Don Porfirio se sienta en una poltrona, a escasos metros del camastro donde agoniza su amigo Ramón Corral. Viste un traje de casimir bajo un gabán negro con solapa de terciopelo. Ha dejado colgado en el perchero su sombrero de fieltro. Tienta con la mano derecha su reloj de bolsillo. Es de menor estatura que Limantour, pero su presencia imperial domina el entorno fúnebre. Sabe manejar sus dotes innatas de seductor, en especial, emitiendo sentencias tajantes, con esa voz gutural, cavernosa, que alarga reposadamente a cada frase y la mirada fija de serpiente con la que nulifica cualquier réplica a sus instrucciones. Don Porfirio, en el gobierno o en el exilio, no dialoga: ordena.

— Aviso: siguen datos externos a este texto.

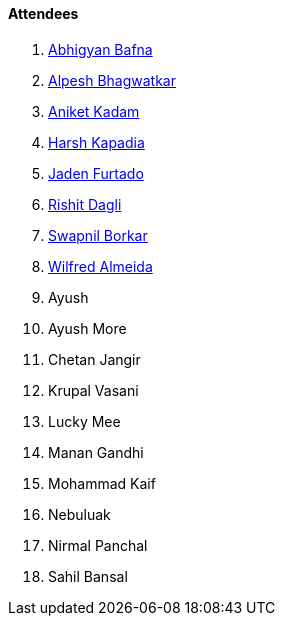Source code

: ==== Attendees

. link:https://twitter.com/BafnaAbhigyan[Abhigyan Bafna^]
. link:https://x.com/Alpastx[Alpesh Bhagwatkar^]
. link:https://linkedin.com/in/aniket-kadam-65b172a8[Aniket Kadam^]
. link:https://twitter.com/harshgkapadia[Harsh Kapadia^]
. link:https://twitter.com/furtado_jaden[Jaden Furtado^]
. link:https://twitter.com/rishit_dagli[Rishit Dagli^]
. link:https://twitter.com/swpnlbrkr[Swapnil Borkar^]
. link:https://twitter.com/WilfredAlmeida_[Wilfred Almeida^]
. Ayush
. Ayush More
. Chetan Jangir
. Krupal Vasani
. Lucky Mee
. Manan Gandhi
. Mohammad Kaif
. Nebuluak
. Nirmal Panchal
. Sahil Bansal
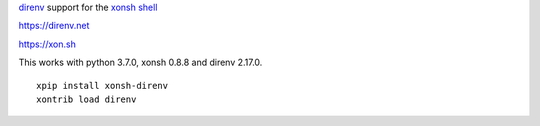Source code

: `direnv <https://direnv.net>`_ support for the `xonsh shell <https://xon.sh>`_

https://direnv.net

https://xon.sh

This works with python 3.7.0, xonsh 0.8.8 and direnv 2.17.0.

::

	xpip install xonsh-direnv
	xontrib load direnv
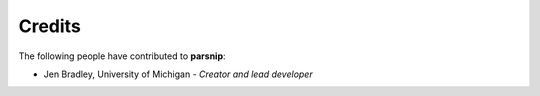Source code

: Credits
=======

The following people have contributed to **parsnip**:

* Jen Bradley, University of Michigan - *Creator and lead developer*
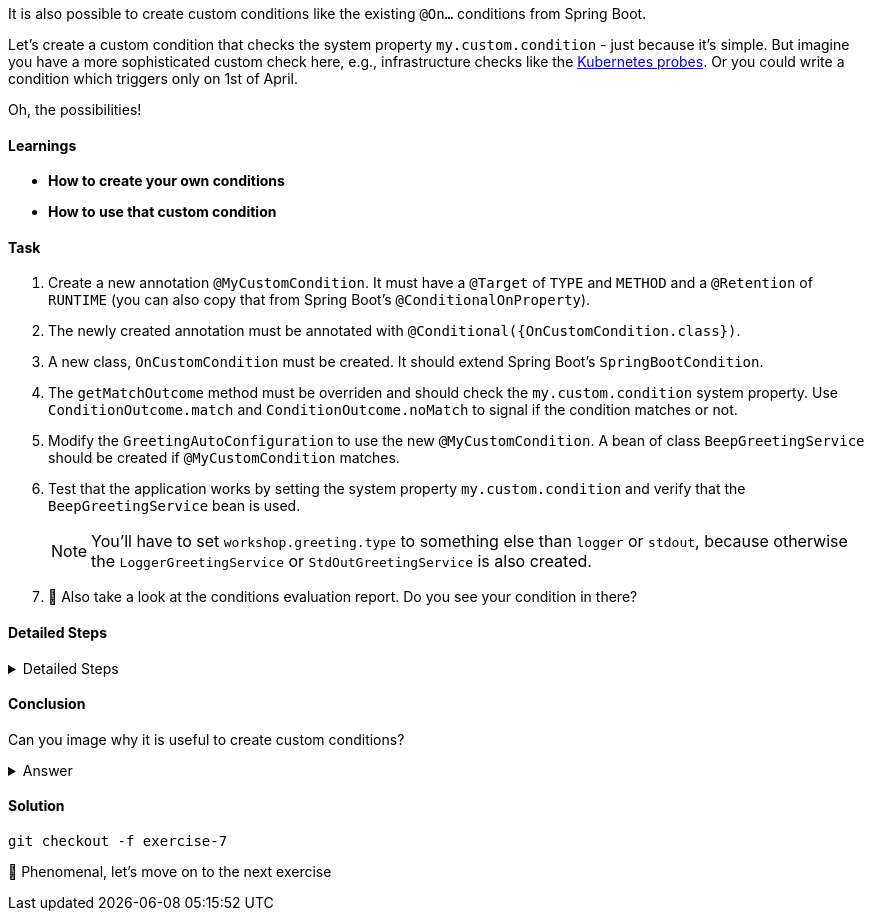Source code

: // tag::main[]

It is also possible to create custom conditions like the existing `@On...` conditions from Spring Boot.

Let's create a custom condition that checks the system property `my.custom.condition` - just because it's simple.
But imagine you have a more sophisticated custom check here, e.g., infrastructure checks like the https://docs.spring.io/spring-boot/reference/actuator/endpoints.html#actuator.endpoints.kubernetes-probes[Kubernetes probes].
Or you could write a condition which triggers only on 1st of April.

Oh, the possibilities!

==== Learnings
- **How to create your own conditions**
- **How to use that custom condition**

==== Task

. Create a new annotation `@MyCustomCondition`. It must have a `@Target` of `TYPE` and `METHOD` and a `@Retention` of `RUNTIME` (you can also copy that from Spring Boot's `@ConditionalOnProperty`).

. The newly created annotation must be annotated with `@Conditional({OnCustomCondition.class})`.

. A new class, `OnCustomCondition` must be created. It should extend Spring Boot's `SpringBootCondition`.

. The `getMatchOutcome` method must be overriden and should check the `my.custom.condition` system property. Use `ConditionOutcome.match` and `ConditionOutcome.noMatch` to signal if the condition matches or not.

. Modify the `GreetingAutoConfiguration` to use the new `@MyCustomCondition`. A bean of class `BeepGreetingService` should be created if `@MyCustomCondition` matches.

. Test that the application works by setting the system property `my.custom.condition` and verify that the `BeepGreetingService` bean is used.
+
NOTE: You'll have to set `workshop.greeting.type` to something else than `logger` or `stdout`, because otherwise the `LoggerGreetingService` or `StdOutGreetingService` is also created.

. 🤔 Also take a look at the conditions evaluation report. Do you see your condition in there?

==== Detailed Steps

.Detailed Steps
[%collapsible]
====

. Create a new annotation in the `{auto-config}` module, called `MyCustomCondition`

. Annotate the annotation with `@Target({ElementType.TYPE, ElementType.METHOD})` and with `@Retention(RetentionPolicy.RUNTIME)`

. Annotate the annotation with `@Conditional({OnCustomCondition.class})`

. Create a class called `OnCustomCondition` and let it extend `SpringBootCondition`

. Implement the `getMatchOutcome` method
..  Use `System.getProperty("my.custom.condition")` to read the `my.custom.condition` system property
..  If the value of that property is `true`, return `ConditionOutcome.match` to signal that the condition matches
..  Otherwise, return `ConditionOutcome.noMatch` to signal that the condition didn't match

. Add a new `@Bean` method to the `GreetingAutoConfiguration` class, call it `beepGreetingService`, its return type is `GreetingService`
..  Annotate this new method with `@MyCustomCondition`, `@ConditionalOnMissingBean` and `@ConditionalOnClass(BeepGreetingService.class)`
..  Return a new instance of `BeepGreetingService` from that method

. To test the custom condition, you can add `System.setProperty("my.custom.condition", "true");` as first line in the `main` method, or you can set the system properties when starting with your IDE

. You'll also need to add `workshop.greeting.type=none` to your `application.properties`, because otherwise the `LoggerGreetingService` or the `StdOutGreetingService` would be created
====

==== Conclusion
Can you image why it is useful to create custom conditions?

.Answer
[%collapsible]
====
Creating your own conditions is useful if the conditions from Spring Framework and Spring Boot don't fit your needs.
Custom conditions show the power of an extensible framework like the Spring Framework.
There's no "magic" behind the built-in Spring Boot conditions — they are built on the same foundations like your custom condition is.

NOTE: You can take a look at the `@Profile` annotation from Spring Framework: The logic is implemented in `ProfileCondition`, and it essentially returns `true` if the profile is activated and `false` if not.
====

==== Solution
[source,bash]
....
git checkout -f exercise-7
....

🥳 Phenomenal, let's move on to the next exercise
// end::main[]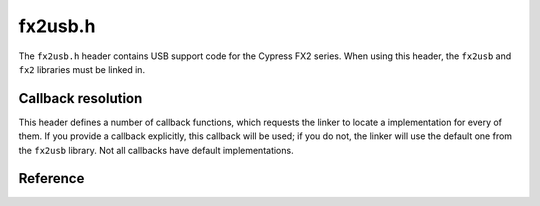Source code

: fx2usb.h
========

The ``fx2usb.h`` header contains USB support code for the Cypress FX2 series. When using this header, the ``fx2usb`` and ``fx2`` libraries must be linked in.

Callback resolution
-------------------

This header defines a number of callback functions, which requests the linker to locate a implementation for every of them. If you provide a callback explicitly, this callback will be used; if you do not, the linker will use the default one from the ``fx2usb`` library. Not all callbacks have default implementations.

Reference
---------

.. autodoxygenfile:: fx2usb.h
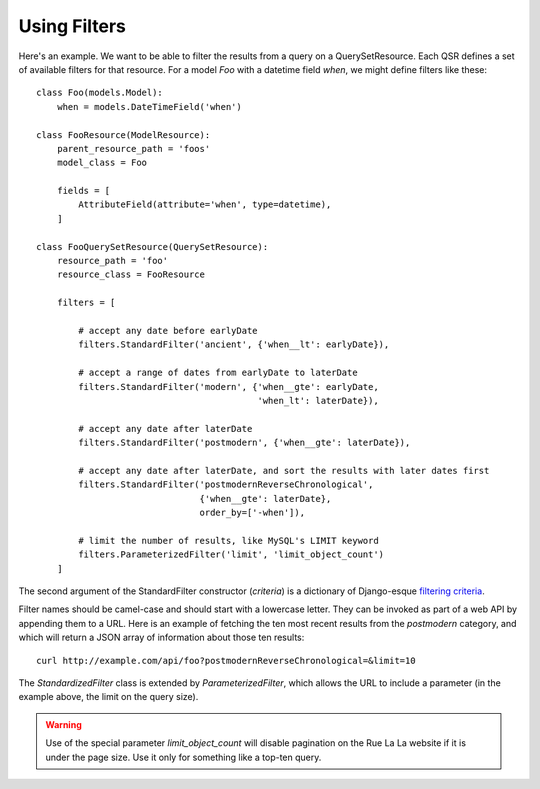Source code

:.. index::
   single: Filters

.. _narr_filters:

Using Filters
=======================================

Here's an example. We want to be able to filter the results from a query on a QuerySetResource.
Each QSR defines a set of available filters for that resource. For a model `Foo` with a datetime field *when*,
we might define filters like these::

    class Foo(models.Model):
        when = models.DateTimeField('when')

    class FooResource(ModelResource):
        parent_resource_path = 'foos'
        model_class = Foo

        fields = [
            AttributeField(attribute='when', type=datetime),
        ]

    class FooQuerySetResource(QuerySetResource):
        resource_path = 'foo'
        resource_class = FooResource

        filters = [

            # accept any date before earlyDate
            filters.StandardFilter('ancient', {'when__lt': earlyDate}),

            # accept a range of dates from earlyDate to laterDate
            filters.StandardFilter('modern', {'when__gte': earlyDate,
                                              'when_lt': laterDate}),

            # accept any date after laterDate
            filters.StandardFilter('postmodern', {'when__gte': laterDate}),

            # accept any date after laterDate, and sort the results with later dates first
            filters.StandardFilter('postmodernReverseChronological',
                                   {'when__gte': laterDate},
                                   order_by=['-when']),

            # limit the number of results, like MySQL's LIMIT keyword
            filters.ParameterizedFilter('limit', 'limit_object_count')
        ]

The second argument of the StandardFilter constructor (*criteria*) is a dictionary
of Django-esque `filtering criteria`_.

.. _`filtering criteria`: https://docs.djangoproject.com/en/dev/topics/db/queries/#retrieving-specific-objects-with-filters

Filter names should be camel-case and should start with a lowercase letter. They
can be invoked as part of a web API by appending them to a URL. Here is an example
of fetching the ten most recent results from the *postmodern* category, and which
will return a JSON array of information about those ten results::

    curl http://example.com/api/foo?postmodernReverseChronological=&limit=10

The *StandardizedFilter* class is extended by *ParameterizedFilter*, which allows the URL to
include a parameter (in the example above, the limit on the query size).

.. warning::

    Use of the special parameter *limit_object_count* will disable pagination on
    the Rue La La website if it is under the page size. Use it only for something
    like a top-ten query.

“Intentaste quedarte como Secretario de Hacienda después de mi renuncia, José”. Le protesta Díaz: “Quisiste aprovechar tu amistad con la familia Madero. Pero acabaron expulsándote de México también. Por eso no te he recibido desde mi exilio. Si estamos hoy reunidos aquí es para rendir respeto a un amigo mutuo que se nos va: Ramón Corral”.

No podrían imaginarse personalidades más antagónicas que las de Díaz y Limantour. El primero es un soldado de preparación escasa –no puede articular argumentos ni pensar en abstracto–; el segundo es egresado de las mejores escuelas de Europa. Pero el magnetismo de Díaz es sobrenatural; nadie como él para intimidar a cualquier interlocutor. Su figura infunde miedo.

“Ambas personalidades, la suya y la mía, son necesarios para gobernar un país, querido Porfirio”. Le aclara Limantour: “Fue usted mismo, con todo respeto, quien me ordenó negociar en un principio con los rebeldes, iniciar reformas políticas para contener la insurrección del señor Madero, formar el gobierno interino de nuestro incondicional León de la Barra. Yo solo acaté sus ordenes. No lo traicioné”.

Castañea la dentadura del ex Secretario de Hacienda. Guarda respeto casi sagrado al prócer. Sabe que aún en el exilio, nadie da la última palabra más que don Porfirio. Y él, José Ives, se ha saltado las reglas. O las trancas. “Ya no sigas, José, lo sé todo”. La voz cavernosa de don Porfirio sobresale en la habitación, por encima de los suspiros de Ramón Corral, que suda y alucina en la antesala de su muerte. “Me leyeron la correspondencia que tuviste con Rafael Hernández, primo en primer grado de los Madero. Ahí confiesas que querías quedarte en el gobierno de mis enemigos. Está escrito de tu puño y letra”.

¿En qué acabó aquella escena de índole privada pero histórica de 1912, en la que Porfirio Díaz increpó directamente a su ex colaborador José Yves Limantour? Ante el lecho del agonizante Ramón Corral, Díaz cambió de improviso el tema; le contó a Limantour su viaje a la España del rey Alfonso XIII y a la Alemania del Káiser Guillermo II, y su reciente visita a Los Inválidos, donde le dejaron sopesar la espada de Napoleón Bonaparte. Luego, como buenos exiliados, víctimas del mismo destierro, se frecuentaron en París muchas veces más. Juntos solían caminar por el bosque de Bologna tomados del brazo hasta la muerte de don Porfirio en 1915. José Ives Limantour lo sobrevivió 20 años, sin volver a poner un pie en México.

Moraleja: no hay infamia, ni traición, ni deslealtad que no la diluyan los grises polvos del tiempo.